Командующий прикинул: республиканских частей под Бельчите столько–то, мятежных в Бельчите столько–то. Явный перевес первых. Следовательно — «сегодня же». Ему тоже важен фактор времени.

В уличных сражениях, в схватках за дом, за этаж инициатива в руках младшего командира. По своей воле, своим умом — отсюда начинается победа.

Уже никого не надо убеждать в преимуществах огня прямой наводкой. Орудийные расчеты сами выкатывают пушки. В проломы стен и баррикад устремляется пехота. Здание за зданием, улица за улицей.

Утром 6 сентября над муниципалитетом в Бельчите взметнулось республиканское знамя.

Полторы тысячи пленных, свыше двух десятков пулеметов…

В комнатах муниципалитета Вальтер развернул командный пункт. Прочитал директиву Генерального штаба от 1.1Х-37 г.

Директива подбивала итоги первой недели Сарагосского наступления. Конечная цель не достигнута. Сарагосса не взята. Однако противник вынужден перебрасывать войска, теряя территорию, престиж.
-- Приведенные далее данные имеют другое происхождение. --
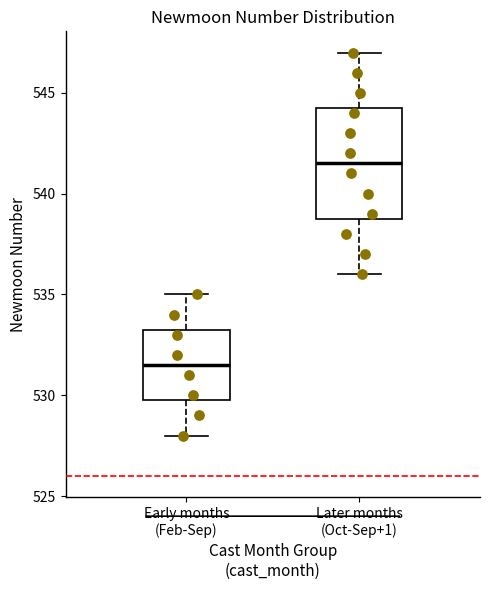

Reading left to right, read every box against the y-axis: the position of its median line, the range the box covers, and the ends of its whiskers. The values are not printed on the chart, so give them approximately, as read against the axis.

Early months (Feb-Sep): median 531.5, box 530.0 to 533.5, whiskers 528.0 to 535.0
Later months (Oct-Sep+1): median 541.5, box 539.0 to 544.5, whiskers 536.0 to 547.0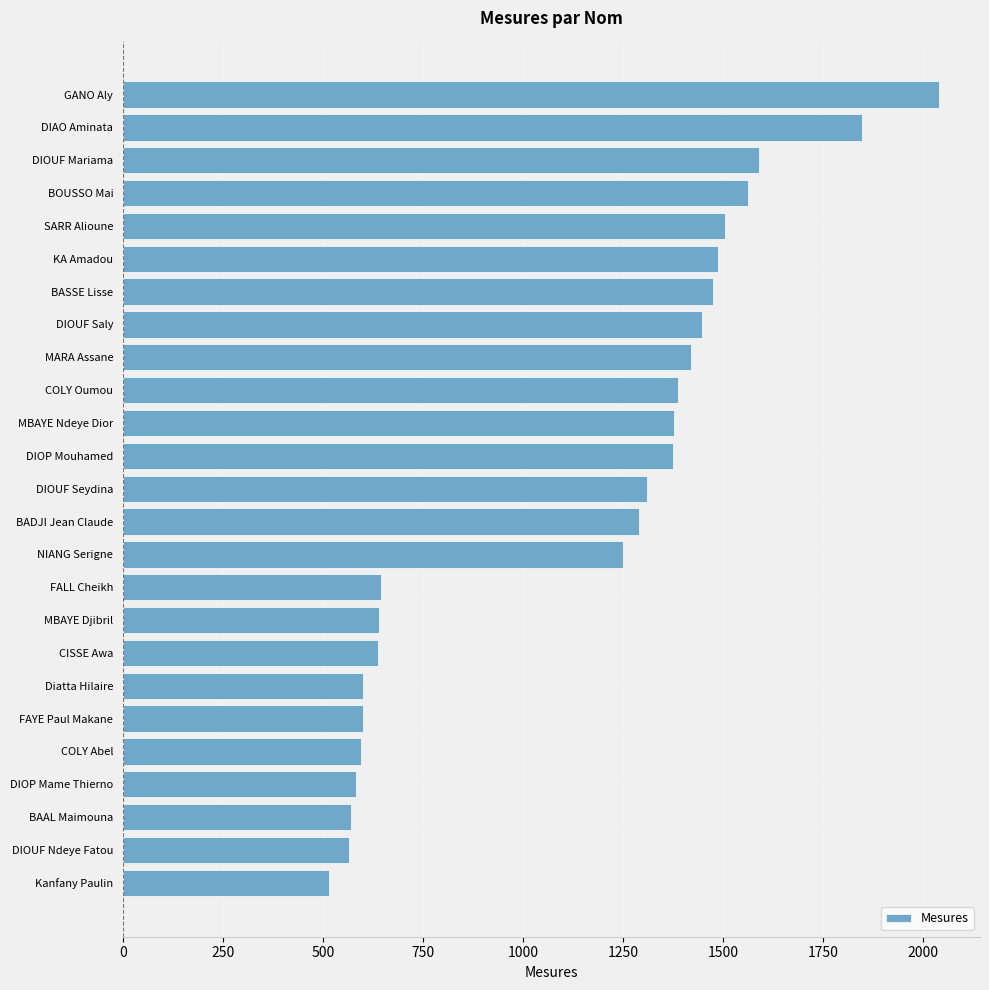

What is the maximum value shown in the chart?

2040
Хорошо, что теперь Генштаб оперативно оценивает обстановку. Но верен ли анализ? Что–то Вальтер не обнаружил переброски крупных соединений. Перед фронтом его бригад — их постоянно рокировали вдоль Эбро — одна и та же 151‑я дивизия мятежников. Зачем же преувеличивать, тешиться самообманом?

Ему не нравилась собственная критичность. Без нее спокойнее. Знай улыбайся фоторепортерам, давай интервью.

Он улыбался, давал. И критические нотки потихоньку глохли. Возможно, заглохли еще больше, когда бы 15‑ю интернациональную бригаду не вернули обратно на юг, не кинули в бой. Без подготовки, без обеспечения, без серьезной необходимости и надежды на успех. Посадили на танки и погубили вместе с танками…

вернуться

52

Приказом по 35‑й дивизии капитану Карро, лейтенанту Альбурсе, сержантам Вирга, Кортеману, Хеймапу и Смитсу, солдатам Ван Дингейму, Виллери и Хайме — расчету орудия прямой паводки — была вынесена благодарность.